#### [Problem requirements]
Leave every picture out, then reproduce the rest of the listing exactly.

#### [Given data]
• • •

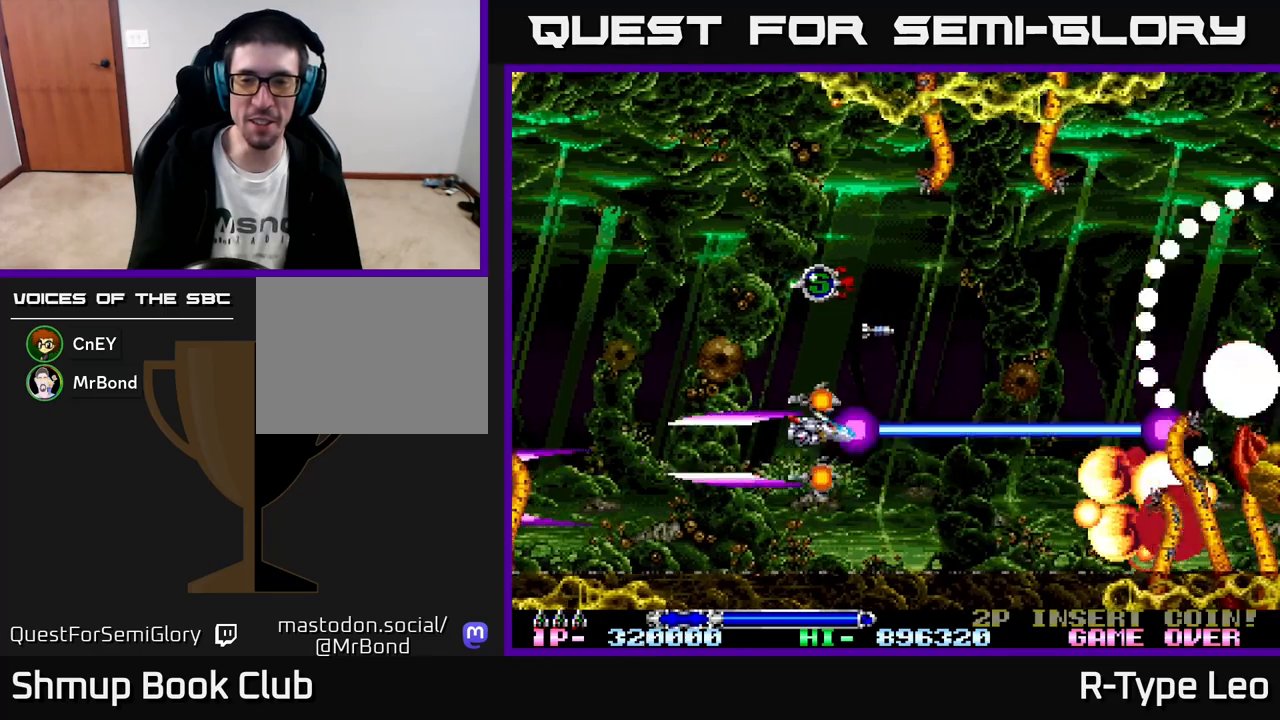
{"buttons": ["R2"], "left_stick": "center", "events": [[67, "DPAD_UP", "up"]]}
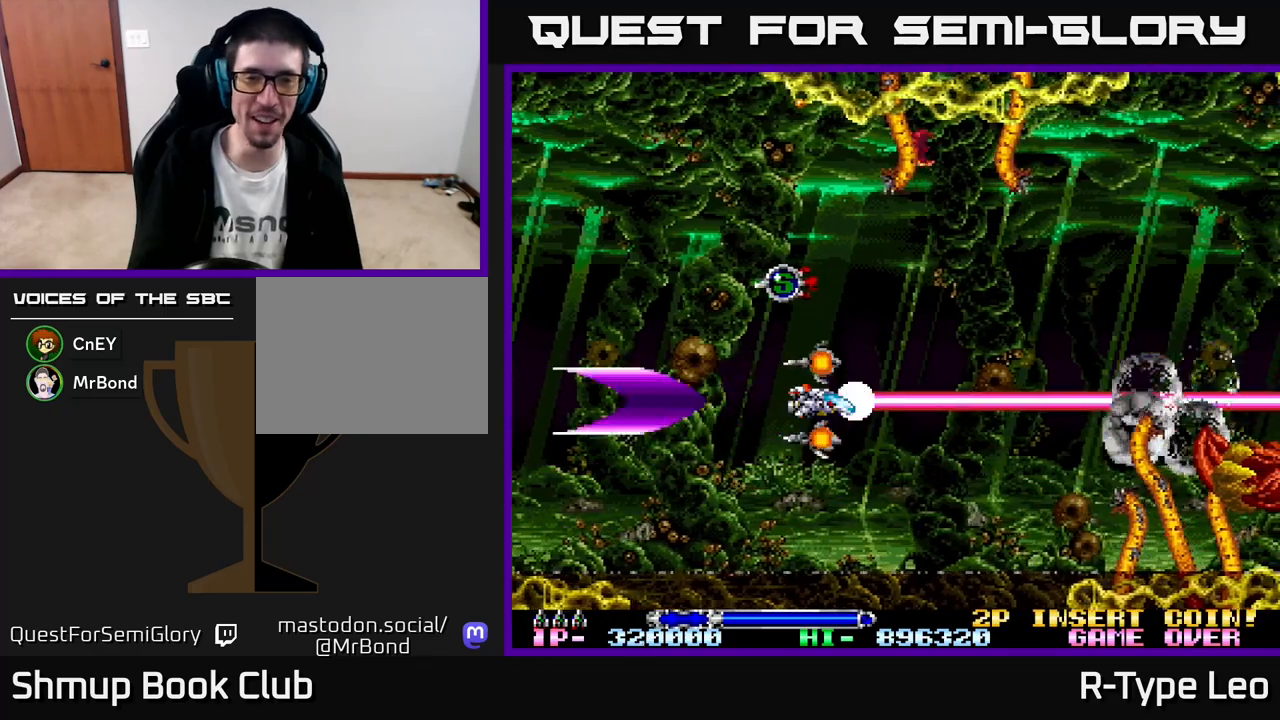
{"buttons": ["R2"], "left_stick": "center", "events": [[133, "DPAD_LEFT", "down"], [133, "DPAD_UP", "down"], [350, "DPAD_LEFT", "up"], [467, "DPAD_UP", "up"]]}
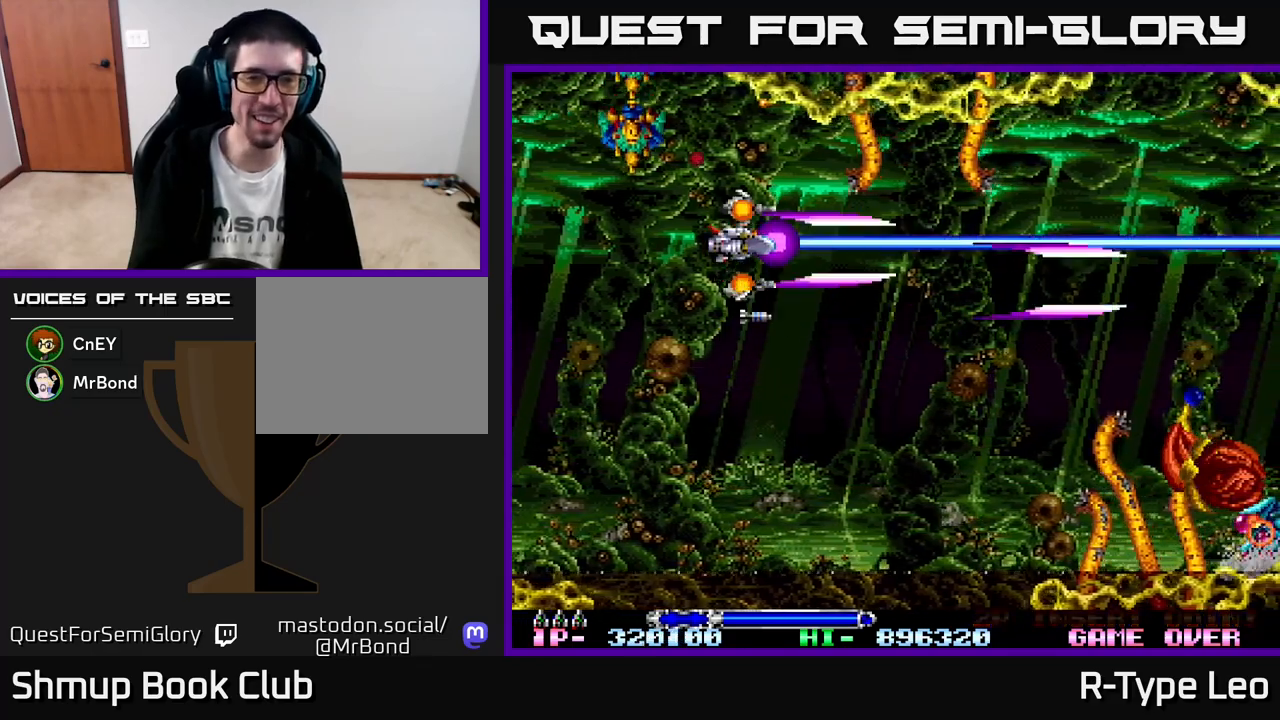
{"buttons": ["R2", "DPAD_DOWN"], "left_stick": "center", "events": [[33, "DPAD_DOWN", "down"], [67, "DPAD_DOWN", "up"], [183, "DPAD_RIGHT", "down"], [217, "DPAD_DOWN", "down"], [283, "DPAD_RIGHT", "up"], [383, "DPAD_RIGHT", "down"], [467, "DPAD_RIGHT", "up"]]}
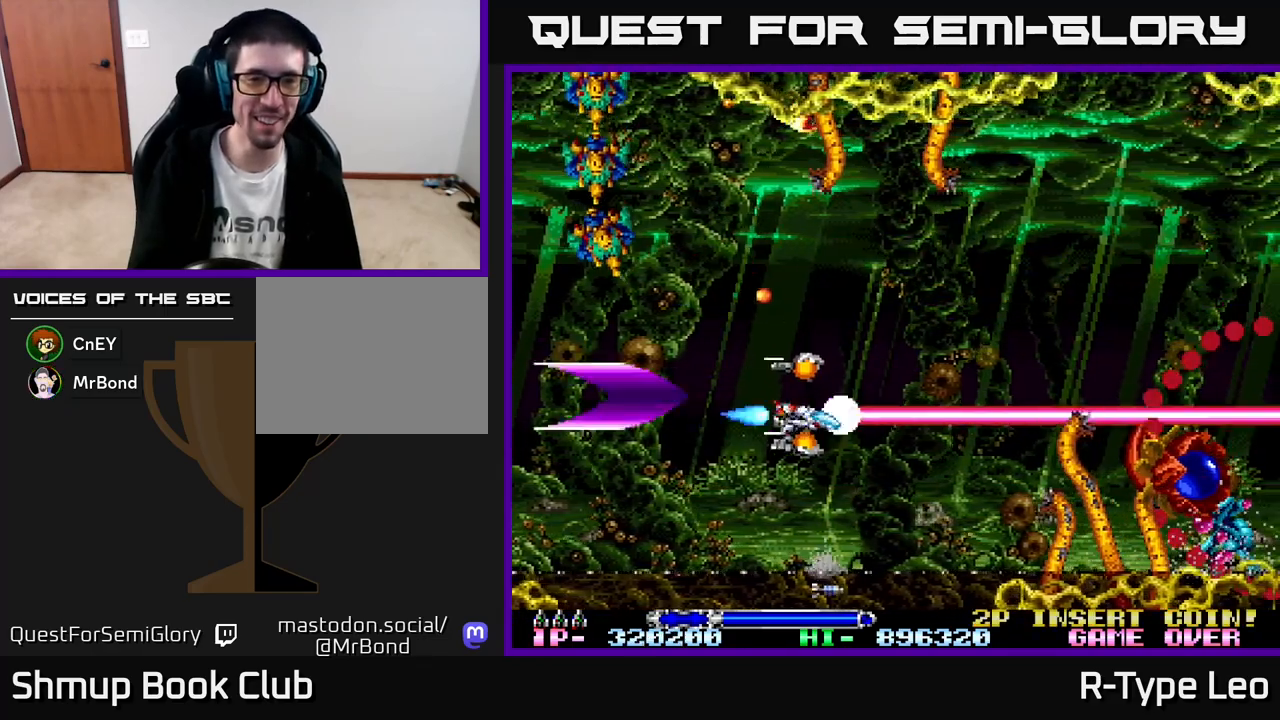
{"buttons": ["R2"], "left_stick": "center", "events": [[33, "DPAD_LEFT", "down"], [83, "X", "down"], [150, "DPAD_DOWN", "up"], [200, "X", "up"], [300, "DPAD_LEFT", "up"]]}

• • •

#### [Answer box]
{"buttons": ["R2"], "left_stick": "center", "events": [[67, "DPAD_UP", "up"]]}
{"buttons": ["R2"], "left_stick": "center", "events": [[133, "DPAD_LEFT", "down"], [133, "DPAD_UP", "down"], [350, "DPAD_LEFT", "up"], [467, "DPAD_UP", "up"]]}
{"buttons": ["R2", "DPAD_DOWN"], "left_stick": "center", "events": [[33, "DPAD_DOWN", "down"], [67, "DPAD_DOWN", "up"], [183, "DPAD_RIGHT", "down"], [217, "DPAD_DOWN", "down"], [283, "DPAD_RIGHT", "up"], [383, "DPAD_RIGHT", "down"], [467, "DPAD_RIGHT", "up"]]}
{"buttons": ["R2"], "left_stick": "center", "events": [[33, "DPAD_LEFT", "down"], [83, "X", "down"], [150, "DPAD_DOWN", "up"], [200, "X", "up"], [300, "DPAD_LEFT", "up"]]}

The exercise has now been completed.